In a simple electrical circuit, the current in a resistor is measured as 2.5 ± 0.05 mA. The resistor is marked as having a value of 4.7 Ω ± 2%. If these values were used to calculate the power dissipated in the resistor, what would be the percentage uncertainty in the value obtained?

none

## The Attempt at a Solution

i'm sorry, i post this in the advanced physics too, i'm confused where to post this.. hope you can help me...
I think that when multiplying two quantities, you merely add the percentage errors??

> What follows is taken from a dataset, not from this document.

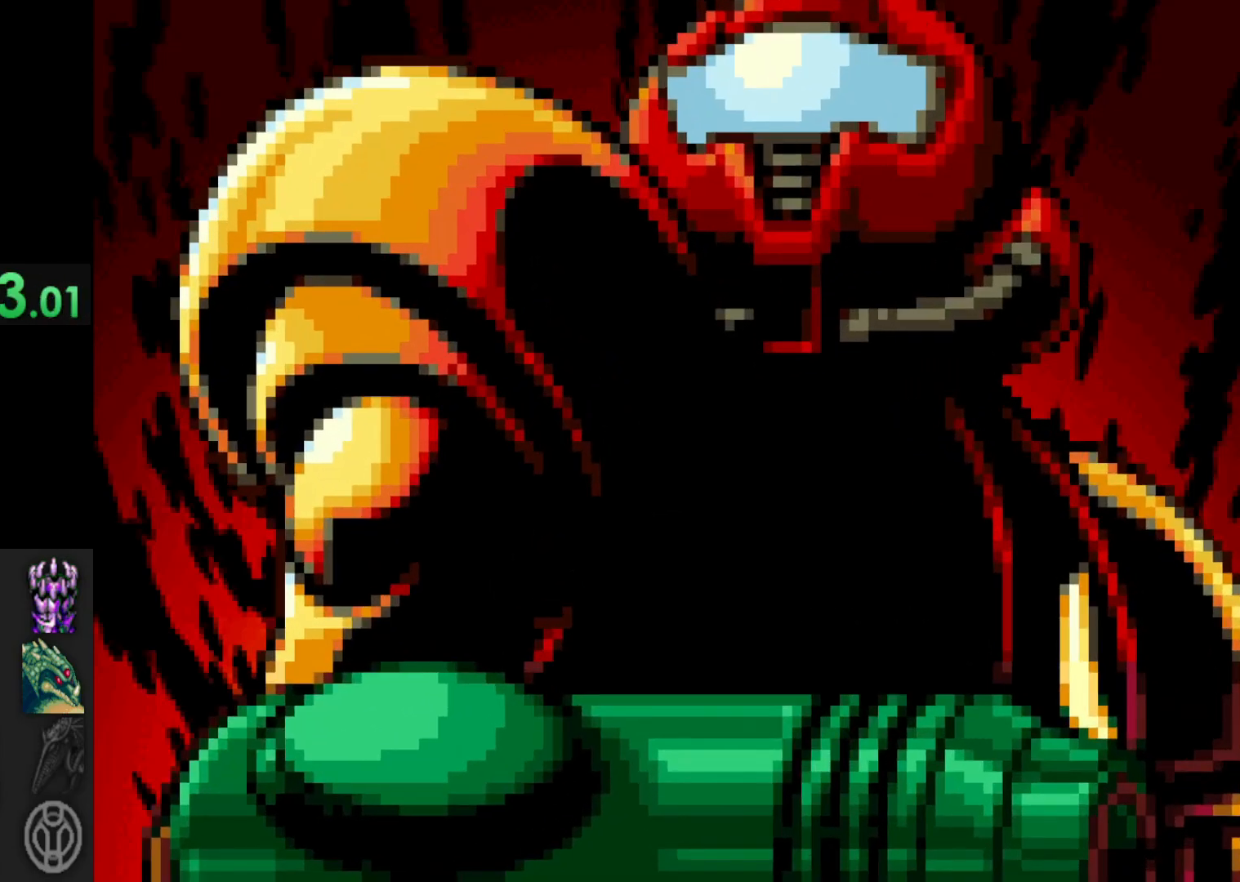
{"buttons": [], "left_stick": "center", "right_stick": "center", "events": [[17, "A", "up"], [67, "A", "down"], [150, "A", "up"], [217, "A", "down"], [317, "A", "up"], [400, "A", "down"], [467, "A", "up"]]}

In this case you are multiplying 3 things I x I x R as in P = I2R; so you would add all three percentage errors.
You are given the percentage error in R, and can calculate the percentage error in I from the values given.

Peter

Can you show me the solution? i'm confused... thanks peter...

PeterO
Homework Helper
Can you show me the solution? i'm confused... thanks peter...
If you wish to calculate the area of a rectangle with length 5.0 ±0.1 cm by 10.0 ± 0.1 cm, and give a percentage uncertainty, then

A = l x w so Area = 50 cm2

Now the percentage error.
5.0 ± 0.1 means an uncertainty of 0.1 in 5 or 1 in 50 or 2%
10.0 ± 0.1 mans an uncertainty of 1 in 100 or 1%